1hr 20mins
Dir: Basil Dean
Starring: Gracie Fields and John Loder

An unemployed yet high-spirited mill worker has various adventures in Blackpool

This musical is considered by many to be Gracie Fields’ finest vehicle and was written for her by leading novelist J.B. Priestley. Personally, I prefer Look Up And Laugh (qv) but this film does feature an appearance from my favourite actress – Olive Sloane. Largely filmed in Blackpool, it features a good number of quite rare railway shots with a number of contemporary locomotives on show. Unfortunately, a densely packed montage sequence near the start of the film shows a fair number of Blackpool excursion trains all blended in with one other, and this somewhat confuses the matter. Headboards proclaim them to be from places as far flung as Leeds and Edinburgh yet the motive power is largely indistinguishable. The only locomotive that we can positively make out is ex-L&YR Class 5 2-4-2T No.10953 though another seems to be hauled by a real treat in the form of an ex-LNWR ‘George the Fifth’ Class 4-4-0. Most of these shots resurface in Here Comes the Sun (1946) in which they are a lot clearer. The scenes at the end were filmed at both Blackpool Central and Blackpool North stations, the latter only recently renamed from Blackpool Talbot Road. Incredibly, the only loco identifiable here is No.10953 again, and we are treated to a very good close up shot of it departing Blackpool Central. Unsurprisingly, some of the trams make an appearance too, with Gracie Fields almost riding her bike under a nearly new English Electric Railcoach, though there are some earlier open-platform double-deck examples of real vintage. Exciting scenes filmed on the Pleasure Beach include a ride on the Pleasure Beach Express miniature railway, and we are afforded an excellent glimpse of one of the 21-inch gauge Hudswell Clarke steam outline diesel-hydraulic locomotives used on the line. The railway had only opened the previous year so was still a new attraction at the time of filming. It also appeared briefly in Love on the Dole (qv).

Two excursion trains are in this montage, but only the headboards can be clearly made out. However, the train coming down at the top of the image is seen in the 1946 film Here Comes the Sun and is hauled by a former L&YR Class 8 4-6-0 ‘Lanky Dreadnought’.
Here are another two excursions, one from Edinburgh and one from Leeds. The loco on the Edinburgh train is hauled by a Fowler Class 4P 2-6-4T and can be seen more clearly in Here Comes the Sun (1946).
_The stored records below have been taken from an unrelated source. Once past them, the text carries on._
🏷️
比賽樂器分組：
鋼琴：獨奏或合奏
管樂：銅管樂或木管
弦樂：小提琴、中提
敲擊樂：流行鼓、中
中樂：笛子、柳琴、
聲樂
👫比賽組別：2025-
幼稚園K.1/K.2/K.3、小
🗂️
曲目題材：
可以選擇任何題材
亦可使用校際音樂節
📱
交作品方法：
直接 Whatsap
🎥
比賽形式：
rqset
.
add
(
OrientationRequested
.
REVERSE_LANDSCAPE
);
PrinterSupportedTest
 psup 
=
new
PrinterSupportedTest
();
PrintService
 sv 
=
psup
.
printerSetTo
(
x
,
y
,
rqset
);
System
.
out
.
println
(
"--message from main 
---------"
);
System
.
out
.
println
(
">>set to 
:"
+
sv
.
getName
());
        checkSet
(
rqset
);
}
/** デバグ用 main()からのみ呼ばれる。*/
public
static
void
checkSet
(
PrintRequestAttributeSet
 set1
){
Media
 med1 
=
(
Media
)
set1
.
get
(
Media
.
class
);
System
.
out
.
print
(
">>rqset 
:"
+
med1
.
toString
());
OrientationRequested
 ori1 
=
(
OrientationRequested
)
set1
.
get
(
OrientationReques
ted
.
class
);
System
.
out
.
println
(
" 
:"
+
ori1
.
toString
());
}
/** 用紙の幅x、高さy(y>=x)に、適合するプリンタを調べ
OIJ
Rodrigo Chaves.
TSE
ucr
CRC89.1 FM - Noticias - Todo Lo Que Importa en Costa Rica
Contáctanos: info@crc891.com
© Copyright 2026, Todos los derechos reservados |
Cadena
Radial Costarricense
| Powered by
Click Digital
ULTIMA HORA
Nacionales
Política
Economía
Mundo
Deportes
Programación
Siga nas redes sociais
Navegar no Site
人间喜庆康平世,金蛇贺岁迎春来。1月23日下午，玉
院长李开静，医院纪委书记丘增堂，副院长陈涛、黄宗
The locomotive of the Leeds train is ex-L&YR Class 5 2-4-2T No.10953, more of which later.
This excursion looks to be hauled by an ex-LNWR ‘George the Fifth’ Class 4-4-0. If that is the case, then it is a very rare appearance of one on film.
Just before its well-timed stunt with Gracie and her bike, a nearly new English Electric Railcoach forms a service to Pleasure Beach
Standing in the background to this shot are what appear to be another pair of Railcoaches
As John Loder and Dorothy Hyson take in the sights, another Railcoach is joined this time by a pair of older double-deck Standard Trams
Looking out from the Pleasure Beach onto the promenade at South Shore, three double-deck Standard Trams of varying vintage jostle for trade. All the ‘Standards’ were initially delivered ‘open’, i.e. with no enclosed upper deck and open vestibules at each end. They were progressively enclosed from the beginning of the 1930s, hence the appearance of both open top and enclosed double-deckers in this shot.
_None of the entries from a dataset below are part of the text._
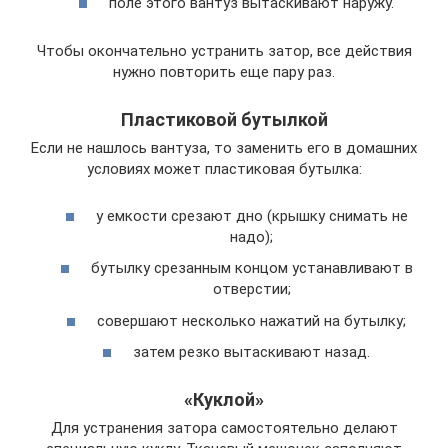
поле этого вантуз вытаскивают наружу.
Чтобы окончательно устранить затор, все действия
нужно повторить еще пару раз.
Пластиковой бутылкой
Если не нашлось вантуза, то заменить его в домашних
условиях может пластиковая бутылка:
у емкости срезают дно (крышку снимать не
надо);
бутылку срезанным концом устанавливают в
отверстии;
совершают несколько нажатий на бутылку;
затем резко вытаскивают назад.
«Куклой»
Для устранения затора самостоятельно делают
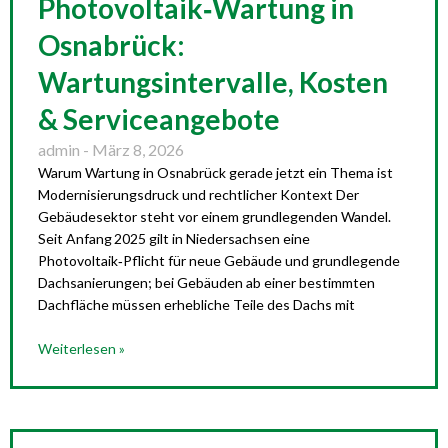
Photovoltaik‑Wartung in
Osnabrück:
Wartungsintervalle, Kosten
& Serviceangebote
admin
März 8, 2026
Warum Wartung in Osnabrück gerade jetzt ein Thema ist
Modernisierungsdruck und rechtlicher Kontext Der
Gebäudesektor steht vor einem grundlegenden Wandel.
Seit Anfang 2025 gilt in Niedersachsen eine
Photovoltaik‑Pflicht für neue Gebäude und grundlegende
Dachsanierungen; bei Gebäuden ab einer bestimmten
Dachfläche müssen erhebliche Teile des Dachs mit
Weiterlesen »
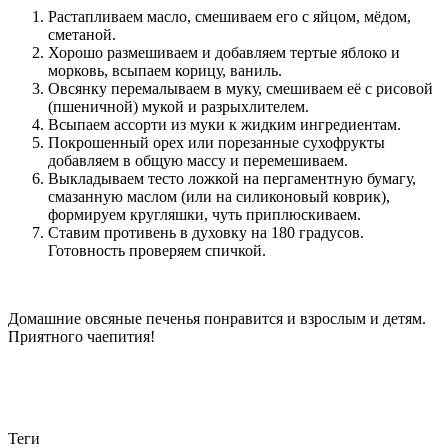
Растапливаем масло, смешиваем его с яйцом, мёдом,
сметаной.
Хорошо размешиваем и добавляем тертые яблоко и
морковь, всыпаем корицу, ваниль.
Овсянку перемалываем в муку, смешиваем её с рисовой
(пшеничной) мукой и разрыхлителем.
Всыпаем ассорти из муки к жидким ингредиентам.
Покрошенный орех или порезанные сухофрукты
добавляем в общую массу и перемешиваем.
Выкладываем тесто ложкой на пергаментную бумагу,
смазанную маслом (или на силиконовый коврик),
формируем кругляшки, чуть приплюскиваем.
Ставим противень в духовку на 180 градусов.
Готовность проверяем спичкой.
Домашние овсяные печенья понравится и взрослым и детям.
Приятного чаепития!
Теги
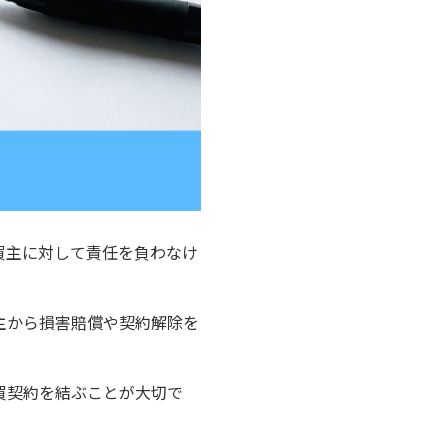
買主に対して責任を負わなけ
主から損害賠償や契約解除を
買契約を結ぶことが大切で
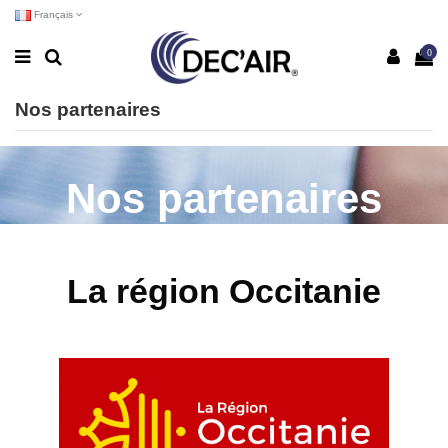
Français
0
Nos partenaires
Nos partenaires
La région Occitanie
It wasn’t all the real deal however. In this studio set up a ‘Standard Tram’ passes by as part of the ‘wonky’ back-projection!
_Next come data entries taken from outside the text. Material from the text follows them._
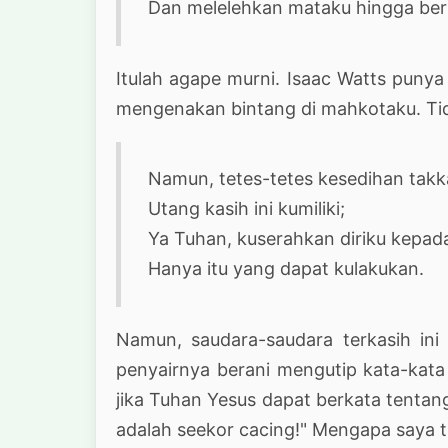
Dan melelehkan mataku hingga berl
Itulah agape murni. Isaac Watts punya
mengenakan bintang di mahkotaku. Tida
Namun, tetes-tetes kesedihan tak
Utang kasih ini kumiliki;
Ya Tuhan, kuserahkan diriku kepad
Hanya itu yang dapat kulakukan.
Namun, saudara-saudara terkasih ini 
penyairnya berani mengutip kata-kata
jika Tuhan Yesus dapat berkata tentang 
adalah seekor cacing!" Mengapa saya 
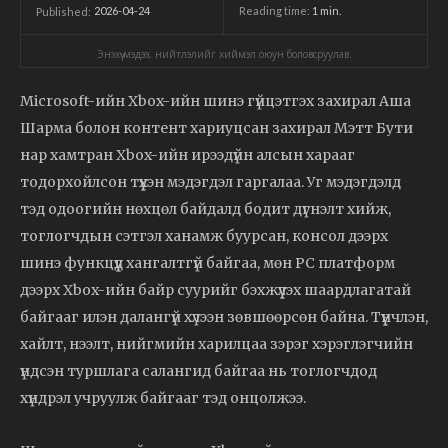
2026-04-24
Reading time:
1
min.
Published:
Энэхүү мэдээ, нийтлэлийг хиймэл оюун боловсруулав.
Microsoft-ийн Xbox-ийн шинэ гүйцэтгэх захирал Аша
Шарма болон контент хариуцсан захирал Мэтт Бути
нар хамтран Xbox-ийн ирээдүйн алсын харааг
тодорхойлсон түүхэн мэдэгдэл гаргалаа. Уг мэдэгдэлд
тэд одоогийн нөхцөл байдалд бодит дүгнэлт хийж,
тоглогчдын сэтгэл ханамж буурсан, консол дээрх
шинэ функцүүд хангалтгүй байгаа, мөн PC платформ
дээрх Xbox-ийн байр суурийг бэхжүүлэх шаардлагатай
байгааг илэн далангүй хүлээн зөвшөөрсөн байна. Түүнчлэн,
хайлт, нээлт, нийгмийн харилцаа зэрэг хэрэглэгчийн
үндсэн туршлага салангид байгаа нь тоглогчдод
хүндрэл учруулж байгааг тэд онцолжээ.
The Pleasure Beach miniature railway even puts in an appearance in this film. The locomotive is No.4473 Carol Jean, a steam outline diesel hydraulic built by Hudswell Clarke in 1933. Both it and its sister Mary Louise are still present on the line to this day.
Blackpool Central station with Blackpool Tower dominating the skyline
Class 5 2-4-2T No.10953 seen earlier on with its excursion, is captured here again departing from Blackpool Central. It seems a little unlikely that the loco was filmed twice in one day, and it is probably sheer coincidence that the same loco should appear twice in the same film!!
Gracie Fields and Dorothy Hyson at Blackpool North
The guard gives the ‘right’ away’ as the train begins to depart. This is looking in the opposite direction from the shot above
Stanley Holloway and Gracie Fields at Blackpool North with 3rd Class coaching stock behind
The pair are seen again, only this time the coal-filled tender of a steam locomotive can be seen behind Gracie
At the end of the film there is a journey back to the industrial mills of the north, with a montage of newspaper headlines combined with a going-away shot of a passing passenger train. This is all we see of the tender locomotive at the front. However, this image reappears without the newspaper in Here Come the Sun, which shows us that this shot is reversed.